Sunday, September 22, 2019

Mini-Podcast Script 1: Hillbilly Elegy by J.D. Vance - Mostly Final

Well, beware of critiques bearing gifts I guess... It's the only reason I can think of to explain how liberal journalists so rejected a Republican coming to them, bearing a gift we've sought from any eminent Republican at all, long before a Donald Trump presidency was possible - that what animates Trumpism is not the language of the unheard, what animates Trump supporters is nihilism; pessimism that is in no small part self-inflicted, a culture of grievance; a refusal to practice their espoused values, and a belief contrary to reality that the world is out to humiliate particularly them.

It should be music to liberal ears, yet since its first ecstatic reception, left-liberals closed ranks against a book everybody else knows is a masterpiece of personal memoir for which politics peppers only the slightest flavor, flavors that are easily excised if you're warned about the few pages on which the writer uses conservative political cliches with admirable frugality. There are millions of American stories like Hillbilly Elegy. I don't think it be fair to say that there are an equivalent number of white stories of adversity to black stories, or male stories to female, but I do think it would be fair to say that for every two stories, and not even per capita, like Between the World and Me, or The Other Wes Moore, there's at least one story like Hillbilly Elegy. 

I have no doubt that some of the book's problems with acceptance may be traced to the pundit JD Vance became in the years following Hillbilly Elegy - the Republican talking head sought after to explain Trumpism. And to a certain extent, Vance's soundbite interpretations of Trump country differ from the admittedly anecdotal (rather than statistical) thoughtfulness of his book; but I believe what people really resent in Vance's TV persona is not his explication of Trumpism but rather his explication of why Trumpists resent those who resent Trumpists. He raises all manner of David Brooks-like straw men about the pseudo-sophistication of elites like me and you soon to be listeners, and yet come now...
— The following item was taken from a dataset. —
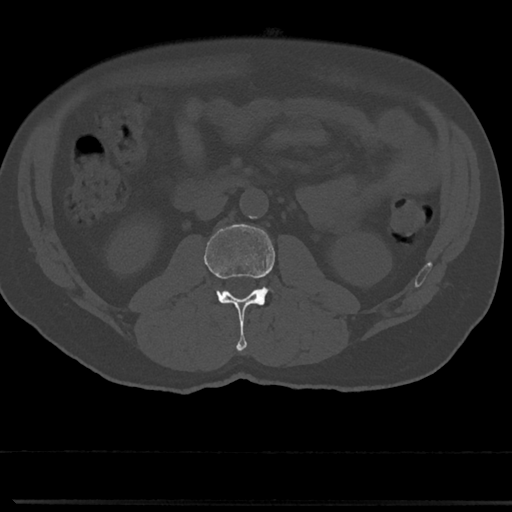
CT including the spine, one axial slice. Slice 5 of 817 in the series (ordered by position). Bone window (W 1800 / L 400 HU). 0.5 mm slice thickness. 512 × 512 image matrix. Male patient, age 61 years. Case-level facts recorded for this patient, not image findings: primary cancer: prostate.
Structures marked on this image (semi-automatic segmentation, software-assisted and operator-edited):
- L2 vertebra: bounding box [x1, y1, x2, y2] px = [205, 225, 280, 350]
I could spend an hour throwing statistics after a month of research, but can only quantify classism to a certain extent, so search your mind anecdotally. There are moments in every coastal liberal's life when a later-to-be-Trump supporter wanted a garrulously friendly conversation, and sensing that this rough person would be an annoyance that might take an hour, or a day, or years to get rid of, you did everything you could to ignore him. I have on multiple occasions. There are two sides to this story, and I guarantee that every person who shouted at a Trump rally has just as many stories about the humiliation of being on the other end of his reluctant monologue.

Humiliation is part of life's cycle; a mind that does not feel humiliated is a mind that creates events about which to be humiliated. You needn't look further than that if you don't understand internet flamewars. We gain our self-worth by the adversity we overcome, and therefore, I believe firstly that when there is insufficient adversity, the human mind invents adversity, and secondly that because issues of pride are invented adversity in which we control our own narrative, the human mind is programmed to be more assertive on issues of pride than on issues of survival.

And as I see it,, this is why thousands of rural Trump supporters are so much more assertive. They're more threatening and potentially more violent to those who disagree with them than urban African-Americans whose basic survival is continuously challenged, and yet whose violent elements direct themselves mostly at one another--often for slights of pride, rather than threaten to turn violence upon the millions of more fortunate whom they believe do not understand their mentalities. Police brutality alone cannot account for such a wide disparity.

The disparity can only be explained through that overused, constantly misused term, culture. Whatever a person's culture, it is their cultural pride that makes their life worth living, and is therefore worth dying and killing for. The American Culture Wars are the ultimate wars of pride, but forget pride for a moment: who has more reason for rage? A white liberal flirting with radicalism - entertaining that free speech is a manifestation of privilege, or a black resident of urban blight? The average resident of urban blight is too busy trying to survive to focus on their humiliations, they have no time to focus on their opinions. If such residents had time to make their opinions known, they'd neither find the average radical an advocate effective nor articulate. 

 Perhaps it's selfish, but most of us would rather die than go through life in a constant state of humiliation. The more pride we have, the more pride we have to lose. And who has lost more pride than a person who once was able to feel himself better than his fellow man merely by virtue of his identity? 

I will bring up Eric Hoffer in these brief podcasts again and again, and in the book The True Believer, a book in which my esteem approaches true belief, he writes: 
"The less justified a man is in claiming excellence for his own self, the more ready he is to claim all excellence for his nation, his religion, his race, or his holy cause."
So why then reject the Vance diagnosis? The only reason I can think of is that it would cast an unflattering light upon our own culture. A light which would show that we claim excellence for our values that we lack in ourselves. and a light which already shines every time we write off all forms of capitalism as an engine of evil, append censorship directly into the classroom, make so little distinction between forms of sexual misconduct, reject the relatively often necessity of military involvement, and... of course, espouse liberalism and equality only to clearly view those who disagree with us with contempt and hatred.